The political, social and economic fabric of many countries in recent months has been characterized by disruption, increased nationalism and seismic shifts that many thought were unimaginable. In such an environment of change, the tax system must functions effectively and, if needed, be adapted to meet the needs of governments, communities and taxpayers.
What is BEPS?
The Base Erosion and Profit Shifting (BEPS) project was initiated in 2013 by the G20 and the Organisation for Economic Co-operation and Development (OECD) to address political and public concern about the taxation of multinational companies and the perceived inadequacies in the global international tax system. In a cooperative environment between governments themselves and between businesses and tax authorities, a deeper shared understanding of the challenges faced by the international tax regime has been developed and policies to address those challenges have been identified.
Broadly, BEPS policy outcomes are focused on building coherence between different countries’ tax laws – aligning taxable profits with the business functions that contribute to value creation – and providing tax authorities with greater insight into the global operations of taxpayers.
Implementation, however, is going to be far from straightforward: even with all this cooperation, countries will still choose the tax system that suits them best and will have different tax policy and operational objectives in mind when deciding which of the BEPS recommendations to implement and how.
So what are the key themes that the C-suite should understand when it comes to BEPS? How can the inevitable changes happening within the tax environment be used to create transparency and certainty instead of a regulatory headache? Here are four things CEOs will need to know.
1. You need to collect and manage the right data
One of the things that will profoundly affect business across the entire enterprise is the collection – and analysis – of data. This is an essential element of BEPS and lies behind the requirements to file information with tax administrations. It will impact how the tax function is audited by the tax authorities in the future.
Organizations need to monitor and review changes in legislation to help ensure that they are able to fully comply with all of the detailed filing and reporting requirements within the timeframes established by legislation. The ability of organizations to understand the data infrastructure, software, systems and process changes that will be required to accurately collect and manage large amounts of data is going to be critical if such requirements are to be met. This emphasis on collecting and retrieving the right data means that many businesses will need to review their data enterprise strategies to make sure that the data they collect aids transparency rather than creates a fog of confusion.
Gathering the correct data, however, is only part of the story; the extra value for businesses lies in the insights that can be drawn from such data, rather than in the raw information itself. Organizations that possess the know-how to develop insights from these data, using analytics and cognitive technology, will be able to identify new market opportunities and establish a sustainable competitive advantage, whilst also complying with legislation and establishing trust in the market.

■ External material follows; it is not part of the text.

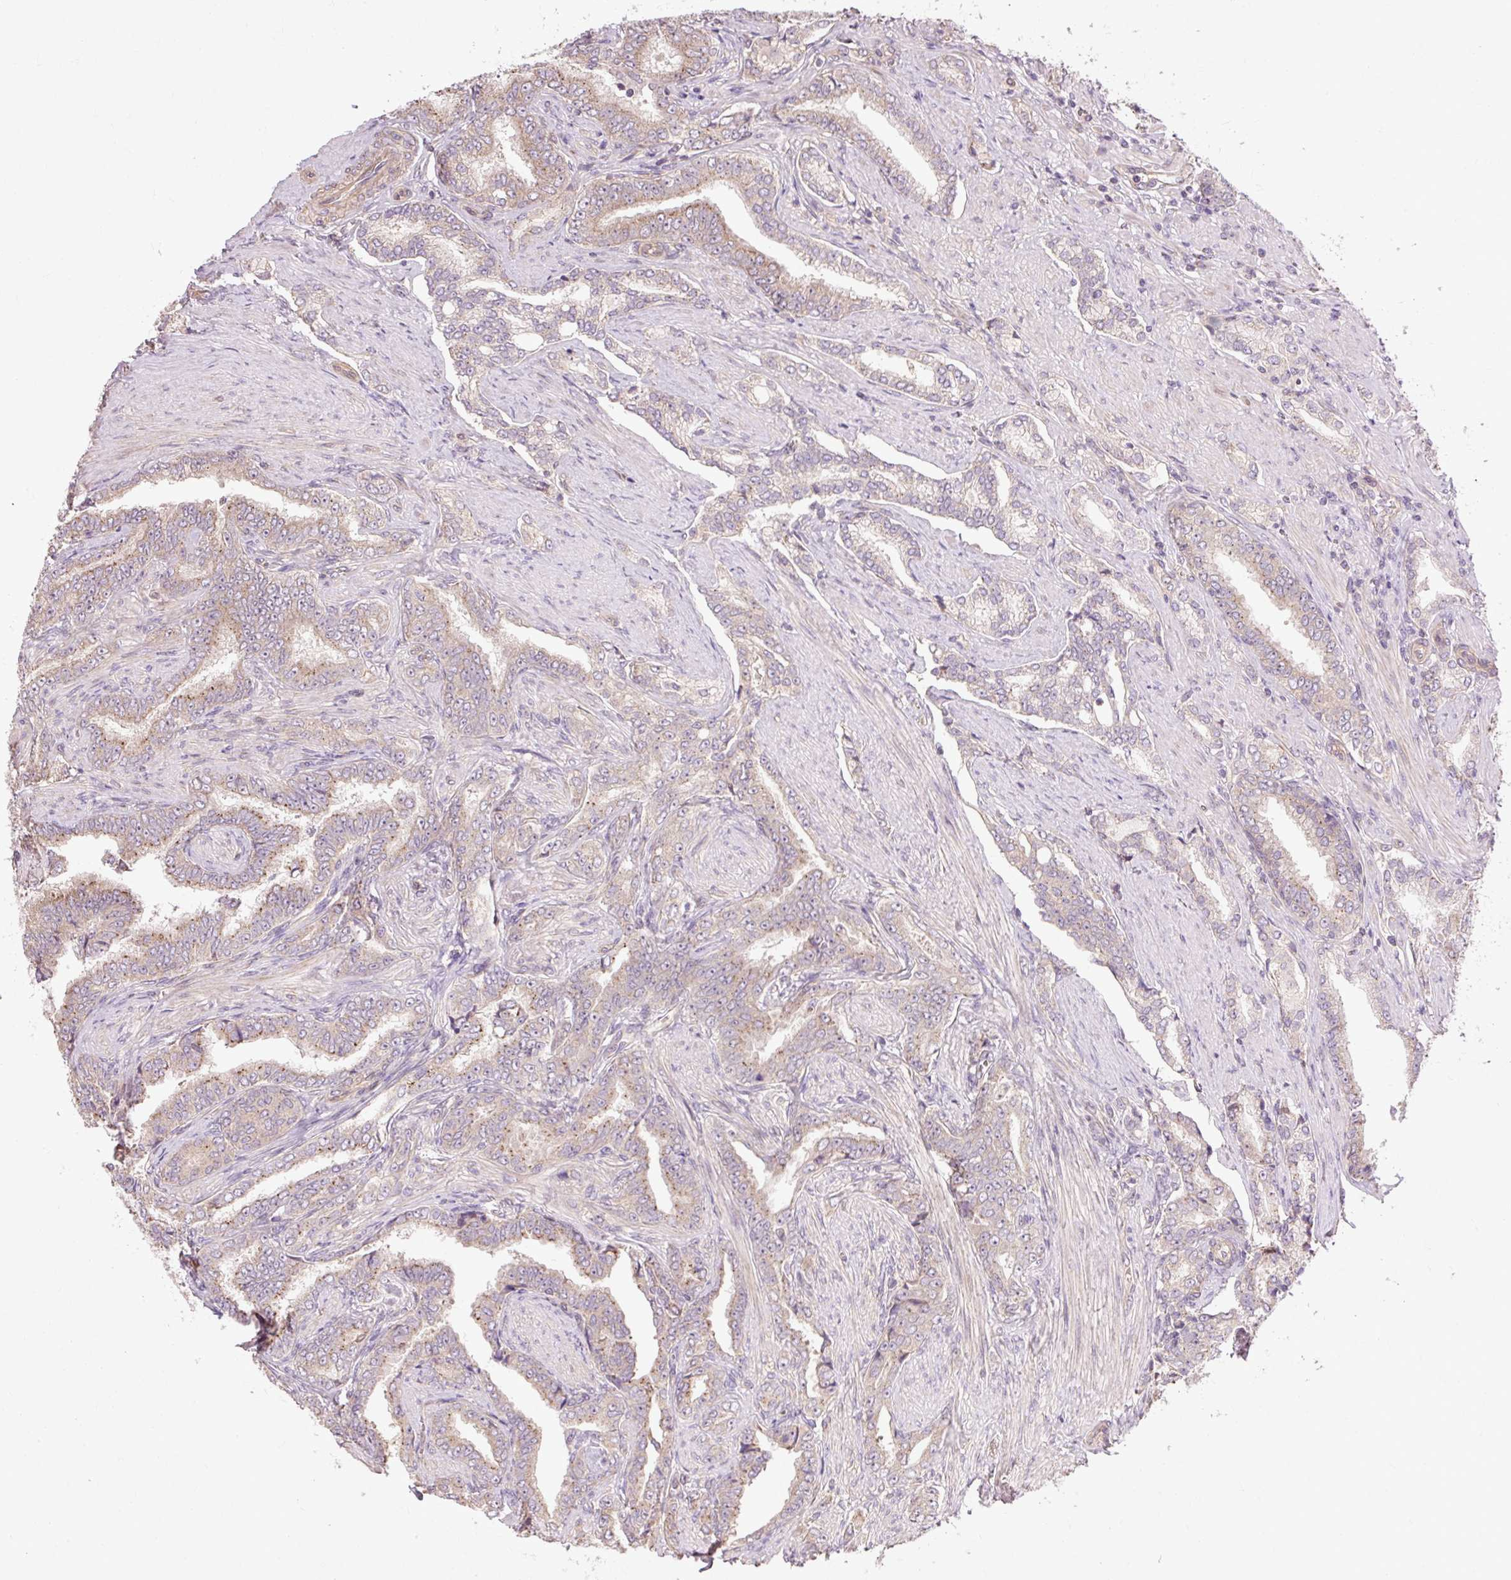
{"staining": {"intensity": "moderate", "quantity": "25%-75%", "location": "cytoplasmic/membranous"}, "tissue": "prostate cancer", "cell_type": "Tumor cells", "image_type": "cancer", "snomed": [{"axis": "morphology", "description": "Adenocarcinoma, High grade"}, {"axis": "topography", "description": "Prostate"}], "caption": "This is a histology image of immunohistochemistry (IHC) staining of prostate high-grade adenocarcinoma, which shows moderate staining in the cytoplasmic/membranous of tumor cells.", "gene": "FLRT1", "patient": {"sex": "male", "age": 72}}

2. You’ll need to face up to controversy
Tax authorities will also receive information about organizations and the way their business is conducted via other tax authorities. Armed with this and the data they collect domestically, tax administrations can be expected to raise more questions over areas that have not been challenged in the past. Organizations must therefore be prepared to face up to any inconsistencies that arise as a result, and ready to deal with any questions and controversy that follows.
Given this, the CEO needs to know the answers to a range of questions: where are the controversies of tomorrow likely to come from? What information should be shared with which tax authority at what time? Are data sets being considered holistically or from a country-only perspective? How ready is the organization for the shift in information asymmetry, whereby tax administrations know more about business activities than the company does itself?
The appropriate response for each organization depends on a variety of factors, including whether it is a business-to-consumer or business-to-business enterprise, whether it has resources dedicated to corporate communications, which industry it resides in, its overall brand visibility and reputation, and in which geographies it operates. However, across the board, we are seeing companies rapidly changing the way they communicate about tax risk and controversy to their stakeholders, both internally and externally.
3. Your tax strategy will have an impact on your brand’s reputation
The approach that businesses take toward their tax planning is becoming increasingly scrutinized in public, whether by formal requirements such as the UK’s tax strategy publication requirement or through supra-national transparency initiatives such as the publication of country-by-country reporting, as adopted in Europe for banks and advocated by the European Parliament for all large companies.
In Europe, such transparency is quickly becoming the new normal, and across the globe reputation risk is a permanent fixture. All things considered, robust transparency readiness processes to ensure that data can be sourced and presented in an effective, efficient and clear manner are becoming more and more important.